Mookyul ouvrit la portière arrière. Asami gisait assommé sur la banquette.

- Sors-le et pose-le là. Je te laisse ton ami après.

Le coréen obéit et Yuri lâcha Ewon qui courut retrouver Mookyul.

-C'était un plaisir de marchander avec vous, rentrez dans votre pays maintenant.

Mookyul ne dit rien et saisit le bras d'Ewon afin de l'obliger à monter dans la voiture car ce dernier protestait.

Il ne se retourna pas quant il prit place derrière le volant. Il démarra en trombe et quitta cet endroit le plus vite possible.

Yuri s'approcha d'Asami et du bout du pied vérifia qu'il était bien dans les vapes. Il se baissa et le fouilla. Il ne trouva aucune arme, ce qui l'étonna quelque peu mais ne s'attarda pas. Il le souleva et l'emmena dans le bâtiment.

Pour l'instant, il devait organiser leur départ et ne pouvait s'occuper du mafieux. Yuri le traina jusqu'à la pièce où se trouvait Takaba. Il ne perdit pas de temps et le balança dedans.

Takaba l'attendait, debout sur ses jambes flageolantes, il se précipita sur Asami.

-Asami, oh merde !

Il le secoua pour le réveiller, cela ne faisait rien alors il fit quelques choses qu'il n'aurait jamais imaginé. Il le gifla et ce plusieurs fois. Il leva une nouvelle fois sa main gauche lorsqu'une voix l'arrêta.

-Si tu tapes comme cela, pas étonnant qu'il ne t'arrive que des misères.

Les yeux d'or le fixèrent de nouveau. Takaba ressentit un grand soulagement et l'attrapa par le cou afin d'enfouir son visage contre lui.

-J'ai eu peur !

-Peur ? Que je ne sois plus à tes côtés ?

-Que tu ne me sortes pas de là plutôt, contra Takaba qui rougissait.

-Je vois.

Asami détacha les bras d'Akihito pour voir son visage. Il entendit le gémissement de douleur lorsqu'il le toucha. Il s'écarta alors de lui pour voir ce qu'il avait subit.

Il remarqua la couleur anormale de son bras et de son visage. Asami sentit la colère gronder en lui et se promit de faire un véritable carnage lorsqu'ils sortiraient de cet endroit.

-Est-ce que ça va ?

-Je crois que mon avant bras est cassé.
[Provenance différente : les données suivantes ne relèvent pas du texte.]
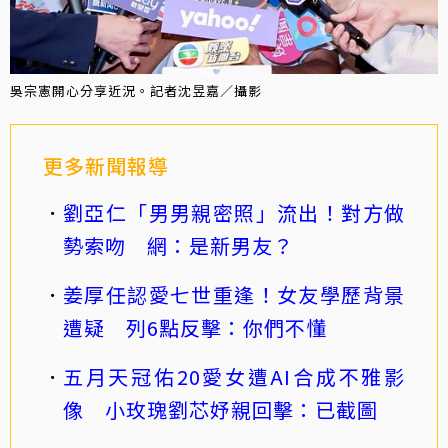
吳宗憲開心分享近況。記者沈昱嘉／攝影
更多新聞報導
劉亞仁「男男親密照」流出！對方做
勢索吻 網：是新男友？
姜厚任認愛七世重逢！女友學歷背景
遭疑 列6點反擊：你們不懂
五月天冠佑20愛女遭AI合成不雅影
像 小玫瑰劉芯妤親回擊：已截圖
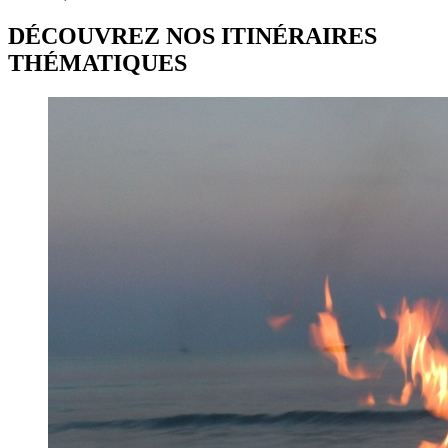
DÉCOUVREZ NOS ITINÉRAIRES
THÉMATIQUES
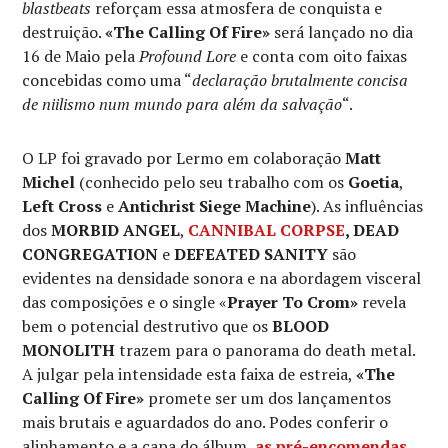
blastbeats
reforçam essa atmosfera de conquista e
destruição.
«The Calling Of Fire»
será lançado no dia
16 de Maio pela
Profound Lore
e conta com oito faixas
concebidas como uma “
declaração brutalmente concisa
de niilismo num mundo para além da salvação
“.
O LP foi gravado por Lermo em colaboração
Matt
Michel
(conhecido pelo seu trabalho com os
Goetia
,
Left Cross
e
Antichrist Siege Machine
). As influências
dos
MORBID ANGEL
,
CANNIBAL CORPSE
, DEAD
CONGREGATION
e
DEFEATED SANITY
são
evidentes na densidade sonora e na abordagem visceral
das composições e o single «
Prayer To Crom»
revela
bem o potencial destrutivo que os
BLOOD
MONOLITH
trazem para o panorama do death metal.
A julgar pela intensidade esta faixa de estreia,
«The
Calling Of Fire»
promete ser um dos lançamentos
mais brutais e aguardados do ano. Podes conferir o
alinhamento e a capa do álbum,
as pré-encomendas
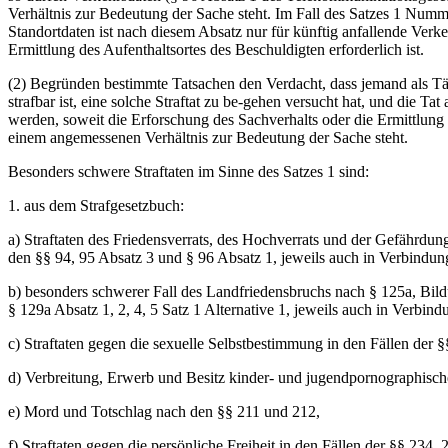
Verhältnis zur Bedeutung der Sache steht. Im Fall des Satzes 1 Numm
Standortdaten ist nach diesem Absatz nur für künftig anfallende Verke
Ermittlung des Aufenthaltsortes des Beschuldigten erforderlich ist.
(2) Begründen bestimmte Tatsachen den Verdacht, dass jemand als Täte
strafbar ist, eine solche Straftat zu be-gehen versucht hat, und die
werden, soweit die Erforschung des Sachverhalts oder die Ermittlung
einem angemessenen Verhältnis zur Bedeutung der Sache steht.
Besonders schwere Straftaten im Sinne des Satzes 1 sind:
1. aus dem Strafgesetzbuch:
a) Straftaten des Friedensverrats, des Hochverrats und der Gefährdu
den §§ 94, 95 Absatz 3 und § 96 Absatz 1, jeweils auch in Verbindun
b) besonders schwerer Fall des Landfriedensbruchs nach § 125a, Bild
§ 129a Absatz 1, 2, 4, 5 Satz 1 Alternative 1, jeweils auch in Verbin
c) Straftaten gegen die sexuelle Selbstbestimmung in den Fällen de
d) Verbreitung, Erwerb und Besitz kinder- und jugendpornographische
e) Mord und Totschlag nach den §§ 211 und 212,
f) Straftaten gegen die persönliche Freiheit in den Fällen der §§ 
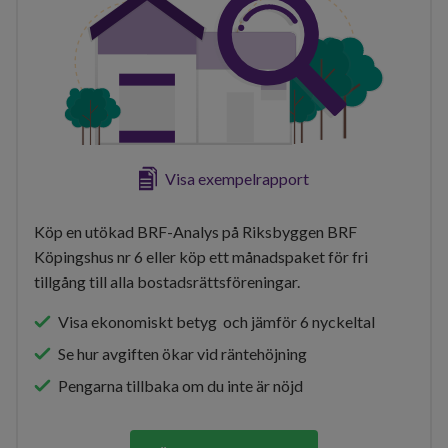
Visa exempelrapport
Köp en utökad BRF-Analys på Riksbyggen BRF
Köpingshus nr 6 eller köp ett månadspaket för fri
tillgång till alla bostadsrättsföreningar.
Visa ekonomiskt betyg och jämför 6 nyckeltal
Se hur avgiften ökar vid räntehöjning
Pengarna tillbaka om du inte är nöjd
Pour le reste ce n'est pas la joie mais c'est toujours mieux que de se prendre une balle. Et toi ? Qu'est ce qui s'est passé ?

-Mookyul est aussi prévisible que toi, dit Asami en retirant sa chemise.

-Comment ça ? Qu'est ce que tu fais ?

-Une attelle pour ton bras. Je me doutais bien qu'il chercherait un moyen de sauver son ami.

-C'est à cause de lui que tu es ici ? Comment allons-nous faire pour sortir ? Tu vas attraper froid !

-Aucune idée. Ne t'inquiète pas pour moi.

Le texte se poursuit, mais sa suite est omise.